Quoted text -

## Start

Detecting abnormal application termination

zaid · January 26, 2017, 6:46am

Hi,

I’m an Elixir beginner and was wondering what the best way is to detect an abnormal termination of an OTP application (basically, when the top level supervisor crashes).

I already have a supervision tree setup and I can verify that its working as expected at the various levels by manually trigger errors (or disconnecting network cables).

The application runs on a headless Raspberry PI so I was hoping that I can set it up to send an email notification when the whole application is going down due to an error.

At the moment, I am sending notifications in the application’s start/stop callbacks which is not ideal.

Thanks in advance.

NobbZ · January 26, 2017, 8:55am

This depends a lot of how you actually start your application.

If it runs as a service/deamon on your OS, the underlying service/deamon manager might be able to notify on crashes or even restart your application automagically. You need to take a look in your systems documentation to learn if and how it is possible.

Another alternative might be the use of tools like M/Monit. Perhaps you might need to search for an alternative that runs on your system[1] by yourself.

[1] Raspberry PI running headless elixir can mean anything. Just to name a few: Raspbian, Windows IOT, Nerves, …

zaid · January 26, 2017, 8:48pm

Thank you for the suggestions NobbZ. I’ve used monit before to monitor Ruby/Rails apps so I can definitely use that to start the application and restart it when it fails.

I’ll take a look at adding a monitor for the top supervisor and catch its DOWN message and see if I can get some useful error messages that way as well (a nice stacktrace would be ideal).

I am using Raspbian on that Raspberry PI2 and running the latest versions of Erlang and Elixir on there.

## End

The data -
## Start

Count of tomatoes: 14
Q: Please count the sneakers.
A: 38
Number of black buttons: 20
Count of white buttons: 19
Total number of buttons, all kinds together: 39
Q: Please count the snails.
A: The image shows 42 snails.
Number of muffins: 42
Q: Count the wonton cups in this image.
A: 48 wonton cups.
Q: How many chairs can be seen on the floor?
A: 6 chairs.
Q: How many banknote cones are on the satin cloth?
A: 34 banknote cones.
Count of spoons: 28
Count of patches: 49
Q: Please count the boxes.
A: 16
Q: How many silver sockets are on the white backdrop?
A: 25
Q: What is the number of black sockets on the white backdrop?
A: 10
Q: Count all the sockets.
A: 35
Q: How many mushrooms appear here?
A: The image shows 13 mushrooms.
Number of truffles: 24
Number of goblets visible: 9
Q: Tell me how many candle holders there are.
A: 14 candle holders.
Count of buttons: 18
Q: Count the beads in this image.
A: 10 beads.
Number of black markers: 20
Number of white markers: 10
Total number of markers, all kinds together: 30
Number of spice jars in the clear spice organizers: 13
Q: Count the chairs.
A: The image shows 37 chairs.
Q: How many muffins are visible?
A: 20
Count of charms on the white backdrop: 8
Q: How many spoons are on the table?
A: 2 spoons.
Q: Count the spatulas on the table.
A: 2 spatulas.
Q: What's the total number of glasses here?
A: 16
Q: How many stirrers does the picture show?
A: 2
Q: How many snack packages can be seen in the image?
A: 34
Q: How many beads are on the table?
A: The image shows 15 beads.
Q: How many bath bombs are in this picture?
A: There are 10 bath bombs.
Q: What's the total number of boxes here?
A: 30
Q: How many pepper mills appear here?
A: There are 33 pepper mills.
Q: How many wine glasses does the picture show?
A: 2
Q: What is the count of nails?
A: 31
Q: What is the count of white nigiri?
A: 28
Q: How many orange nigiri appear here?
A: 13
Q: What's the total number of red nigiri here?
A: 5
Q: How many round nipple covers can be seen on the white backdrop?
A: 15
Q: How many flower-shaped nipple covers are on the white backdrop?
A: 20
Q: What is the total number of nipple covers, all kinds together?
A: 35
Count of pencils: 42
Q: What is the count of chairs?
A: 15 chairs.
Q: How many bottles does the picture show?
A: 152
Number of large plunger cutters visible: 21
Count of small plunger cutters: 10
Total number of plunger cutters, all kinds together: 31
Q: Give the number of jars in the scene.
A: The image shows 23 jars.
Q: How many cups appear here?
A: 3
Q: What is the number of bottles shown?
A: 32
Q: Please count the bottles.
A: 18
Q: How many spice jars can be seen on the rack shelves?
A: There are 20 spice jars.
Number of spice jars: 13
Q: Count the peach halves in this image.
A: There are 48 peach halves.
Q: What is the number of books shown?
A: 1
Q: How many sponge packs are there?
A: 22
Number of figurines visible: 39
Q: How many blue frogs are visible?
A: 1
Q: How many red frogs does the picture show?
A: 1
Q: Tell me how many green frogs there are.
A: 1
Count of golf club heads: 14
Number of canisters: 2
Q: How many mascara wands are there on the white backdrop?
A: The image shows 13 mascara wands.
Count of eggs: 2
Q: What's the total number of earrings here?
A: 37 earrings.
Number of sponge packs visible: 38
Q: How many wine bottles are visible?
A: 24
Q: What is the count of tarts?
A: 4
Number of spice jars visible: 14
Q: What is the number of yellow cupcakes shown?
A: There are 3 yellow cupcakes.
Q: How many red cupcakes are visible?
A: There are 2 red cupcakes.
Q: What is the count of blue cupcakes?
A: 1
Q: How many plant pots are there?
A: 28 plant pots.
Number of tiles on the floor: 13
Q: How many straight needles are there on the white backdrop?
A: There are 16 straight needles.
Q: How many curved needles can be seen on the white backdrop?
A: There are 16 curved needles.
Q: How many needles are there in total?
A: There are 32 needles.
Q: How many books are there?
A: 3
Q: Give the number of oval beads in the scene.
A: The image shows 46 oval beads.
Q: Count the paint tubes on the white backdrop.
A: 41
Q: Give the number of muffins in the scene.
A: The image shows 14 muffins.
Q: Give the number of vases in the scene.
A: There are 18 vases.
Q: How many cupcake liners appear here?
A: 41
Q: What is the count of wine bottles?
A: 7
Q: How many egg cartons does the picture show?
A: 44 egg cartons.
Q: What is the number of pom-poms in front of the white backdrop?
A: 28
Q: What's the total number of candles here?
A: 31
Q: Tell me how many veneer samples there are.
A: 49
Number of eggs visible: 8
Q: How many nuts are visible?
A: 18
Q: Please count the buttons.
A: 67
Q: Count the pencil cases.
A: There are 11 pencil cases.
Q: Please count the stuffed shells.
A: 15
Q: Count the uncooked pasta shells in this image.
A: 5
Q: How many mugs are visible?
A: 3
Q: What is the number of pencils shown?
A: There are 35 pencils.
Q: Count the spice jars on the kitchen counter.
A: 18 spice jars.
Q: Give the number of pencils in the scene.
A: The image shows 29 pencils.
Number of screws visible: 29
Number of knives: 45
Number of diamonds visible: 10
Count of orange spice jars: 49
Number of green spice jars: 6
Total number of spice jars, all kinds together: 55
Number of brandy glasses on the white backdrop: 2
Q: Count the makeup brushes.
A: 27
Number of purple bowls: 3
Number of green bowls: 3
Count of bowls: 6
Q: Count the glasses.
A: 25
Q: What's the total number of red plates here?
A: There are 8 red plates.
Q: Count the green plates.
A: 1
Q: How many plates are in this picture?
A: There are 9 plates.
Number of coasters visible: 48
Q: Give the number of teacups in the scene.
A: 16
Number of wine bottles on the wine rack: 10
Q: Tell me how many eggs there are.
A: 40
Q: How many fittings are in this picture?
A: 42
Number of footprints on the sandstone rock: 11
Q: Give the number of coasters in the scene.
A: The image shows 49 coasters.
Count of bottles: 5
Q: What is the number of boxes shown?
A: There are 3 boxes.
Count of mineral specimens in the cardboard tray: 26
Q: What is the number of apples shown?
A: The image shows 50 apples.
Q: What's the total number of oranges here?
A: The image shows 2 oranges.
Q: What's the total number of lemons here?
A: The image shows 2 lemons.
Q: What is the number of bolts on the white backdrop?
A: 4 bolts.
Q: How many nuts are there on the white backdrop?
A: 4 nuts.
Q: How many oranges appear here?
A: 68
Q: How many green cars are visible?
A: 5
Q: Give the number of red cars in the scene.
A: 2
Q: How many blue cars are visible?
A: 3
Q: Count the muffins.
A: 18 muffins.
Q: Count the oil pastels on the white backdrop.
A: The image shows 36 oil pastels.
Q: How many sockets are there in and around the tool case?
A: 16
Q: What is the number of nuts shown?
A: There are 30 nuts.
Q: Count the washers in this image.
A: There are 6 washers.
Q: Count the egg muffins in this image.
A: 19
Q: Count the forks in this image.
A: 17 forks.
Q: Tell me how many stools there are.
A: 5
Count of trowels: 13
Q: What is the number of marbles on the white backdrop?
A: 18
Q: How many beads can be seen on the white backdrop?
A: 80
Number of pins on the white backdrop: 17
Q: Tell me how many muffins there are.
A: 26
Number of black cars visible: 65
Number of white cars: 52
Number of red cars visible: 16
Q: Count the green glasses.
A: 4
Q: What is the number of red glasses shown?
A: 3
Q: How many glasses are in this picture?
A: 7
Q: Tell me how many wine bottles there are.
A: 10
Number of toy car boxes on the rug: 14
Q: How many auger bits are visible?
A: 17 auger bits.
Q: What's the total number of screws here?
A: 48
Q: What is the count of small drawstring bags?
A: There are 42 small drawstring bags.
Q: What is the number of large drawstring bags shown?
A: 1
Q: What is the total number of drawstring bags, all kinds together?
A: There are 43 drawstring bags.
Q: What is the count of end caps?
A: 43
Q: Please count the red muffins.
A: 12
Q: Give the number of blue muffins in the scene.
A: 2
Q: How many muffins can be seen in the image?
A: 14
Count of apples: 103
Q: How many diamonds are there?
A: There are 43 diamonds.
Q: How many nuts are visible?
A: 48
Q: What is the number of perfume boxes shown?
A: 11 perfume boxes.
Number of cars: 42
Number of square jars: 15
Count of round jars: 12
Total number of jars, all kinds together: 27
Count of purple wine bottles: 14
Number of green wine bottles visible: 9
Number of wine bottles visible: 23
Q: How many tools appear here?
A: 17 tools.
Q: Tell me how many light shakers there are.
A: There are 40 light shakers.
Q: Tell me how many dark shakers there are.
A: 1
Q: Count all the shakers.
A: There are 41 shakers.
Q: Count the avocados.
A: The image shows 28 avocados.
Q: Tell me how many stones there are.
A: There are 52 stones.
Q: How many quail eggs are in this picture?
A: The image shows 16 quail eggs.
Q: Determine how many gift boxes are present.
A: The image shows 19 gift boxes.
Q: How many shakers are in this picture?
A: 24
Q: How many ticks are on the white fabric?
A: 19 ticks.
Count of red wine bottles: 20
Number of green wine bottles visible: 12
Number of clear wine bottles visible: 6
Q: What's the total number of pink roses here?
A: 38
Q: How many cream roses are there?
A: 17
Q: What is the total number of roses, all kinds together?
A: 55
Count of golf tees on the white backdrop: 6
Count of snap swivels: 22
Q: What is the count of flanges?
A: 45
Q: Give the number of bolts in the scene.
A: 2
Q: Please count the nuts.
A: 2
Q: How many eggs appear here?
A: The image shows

## End

Problems to work on -
1. In the thread about detecting abnormal application termination:
(a) Where does zaid say notifications are currently being sent?
(b) What monitoring tool does NobbZ name as another option?
(c) Which operating system is running on zaid's Raspberry PI2?
2. Arrange the records as a JSON list of strings, one string per line and no blank lines. Start at the line that contains "Q: How many auger bits are visible?" and end at the line that contains "Count of snap swivels: 22", including both.

Complete answers -
1.
(a) In the application's start/stop callbacks.
(b) M/Monit.
(c) Raspbian.

2.
[
  "Q: How many auger bits are visible?",
  "A: 17 auger bits.",
  "Q: What's the total number of screws here?",
  "A: 48",
  "Q: What is the count of small drawstring bags?",
  "A: There are 42 small drawstring bags.",
  "Q: What is the number of large drawstring bags shown?",
  "A: 1",
  "Q: What is the total number of drawstring bags, all kinds together?",
  "A: There are 43 drawstring bags.",
  "Q: What is the count of end caps?",
  "A: 43",
  "Q: Please count the red muffins.",
  "A: 12",
  "Q: Give the number of blue muffins in the scene.",
  "A: 2",
  "Q: How many muffins can be seen in the image?",
  "A: 14",
  "Count of apples: 103",
  "Q: How many diamonds are there?",
  "A: There are 43 diamonds.",
  "Q: How many nuts are visible?",
  "A: 48",
  "Q: What is the number of perfume boxes shown?",
  "A: 11 perfume boxes.",
  "Number of cars: 42",
  "Number of square jars: 15",
  "Count of round jars: 12",
  "Total number of jars, all kinds together: 27",
  "Count of purple wine bottles: 14",
  "Number of green wine bottles visible: 9",
  "Number of wine bottles visible: 23",
  "Q: How many tools appear here?",
  "A: 17 tools.",
  "Q: Tell me how many light shakers there are.",
  "A: There are 40 light shakers.",
  "Q: Tell me how many dark shakers there are.",
  "A: 1",
  "Q: Count all the shakers.",
  "A: There are 41 shakers.",
  "Q: Count the avocados.",
  "A: The image shows 28 avocados.",
  "Q: Tell me how many stones there are.",
  "A: There are 52 stones.",
  "Q: How many quail eggs are in this picture?",
  "A: The image shows 16 quail eggs.",
  "Q: Determine how many gift boxes are present.",
  "A: The image shows 19 gift boxes.",
  "Q: How many shakers are in this picture?",
  "A: 24",
  "Q: How many ticks are on the white fabric?",
  "A: 19 ticks.",
  "Count of red wine bottles: 20",
  "Number of green wine bottles visible: 12",
  "Number of clear wine bottles visible: 6",
  "Q: What's the total number of pink roses here?",
  "A: 38",
  "Q: How many cream roses are there?",
  "A: 17",
  "Q: What is the total number of roses, all kinds together?",
  "A: 55",
  "Count of golf tees on the white backdrop: 6",
  "Count of snap swivels: 22"
]